§ WHAT TO DO
Please return exactly the lines from the beginning of the listing up to and including the line with "middle tip: (305, 545)", with no pictures.

§ DATA FOR ANALYSIS

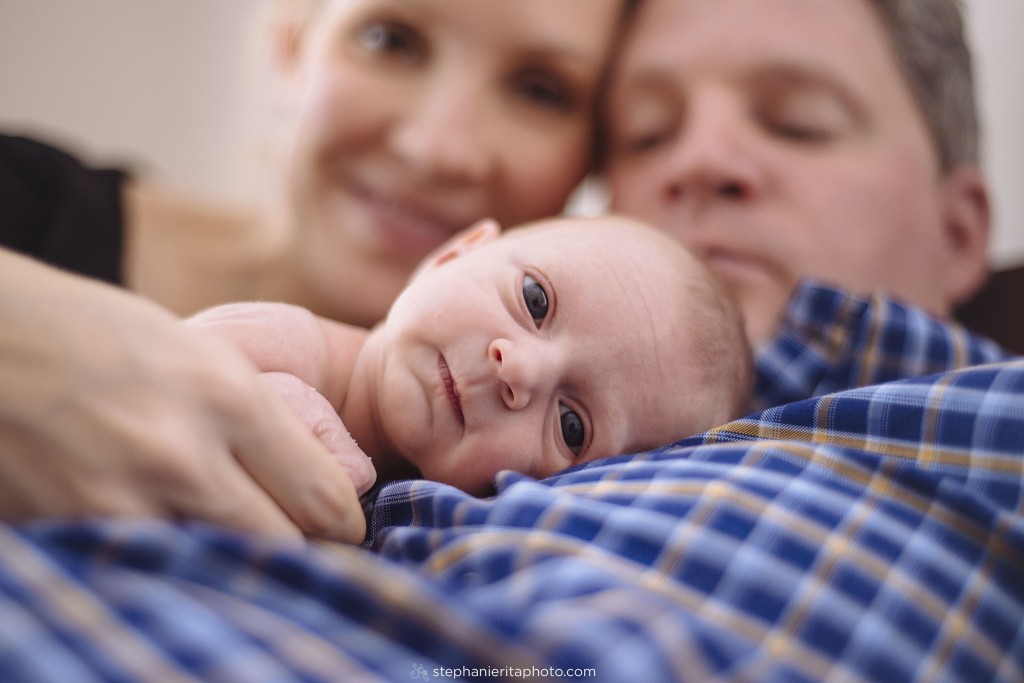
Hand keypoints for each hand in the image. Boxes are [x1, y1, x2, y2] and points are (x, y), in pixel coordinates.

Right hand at [0, 250, 364, 541]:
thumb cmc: (103, 336)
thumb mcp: (203, 354)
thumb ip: (258, 414)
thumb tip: (317, 472)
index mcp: (229, 396)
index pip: (322, 496)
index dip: (346, 524)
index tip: (346, 529)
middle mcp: (185, 454)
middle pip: (282, 545)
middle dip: (304, 551)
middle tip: (305, 545)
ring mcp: (126, 499)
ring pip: (222, 568)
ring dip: (241, 562)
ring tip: (243, 540)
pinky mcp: (76, 530)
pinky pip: (156, 568)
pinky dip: (179, 563)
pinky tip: (181, 539)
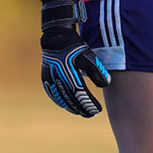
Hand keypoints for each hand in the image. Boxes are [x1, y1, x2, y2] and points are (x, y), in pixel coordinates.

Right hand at [41, 0, 110, 116]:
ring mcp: (49, 79)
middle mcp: (57, 78)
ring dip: (72, 107)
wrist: (56, 37)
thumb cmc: (74, 47)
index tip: (97, 109)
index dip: (88, 104)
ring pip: (61, 99)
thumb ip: (97, 70)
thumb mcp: (88, 56)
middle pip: (70, 99)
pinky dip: (61, 101)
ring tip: (81, 112)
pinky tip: (68, 105)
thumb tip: (106, 85)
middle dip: (81, 108)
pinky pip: (53, 94)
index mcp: (68, 72)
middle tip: (91, 114)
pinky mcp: (45, 79)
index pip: (80, 94)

§ SOLUTION TO THIS PROBLEM
Hand keypoints for each hand in the image. Boxes are [x1, y1, x2, y2] and points are (x, y), in pixel coordinates.

Right hand at [0, 250, 364, 541]:
thumb cmc: (103, 336)
thumb mcp: (203, 354)
thumb ip: (258, 414)
thumb tip: (317, 472)
index mcp: (229, 396)
index pip: (322, 496)
index dip: (346, 524)
index tip: (346, 529)
middle mcp: (185, 454)
middle pip: (282, 545)
middle dip: (304, 551)
middle tip: (305, 545)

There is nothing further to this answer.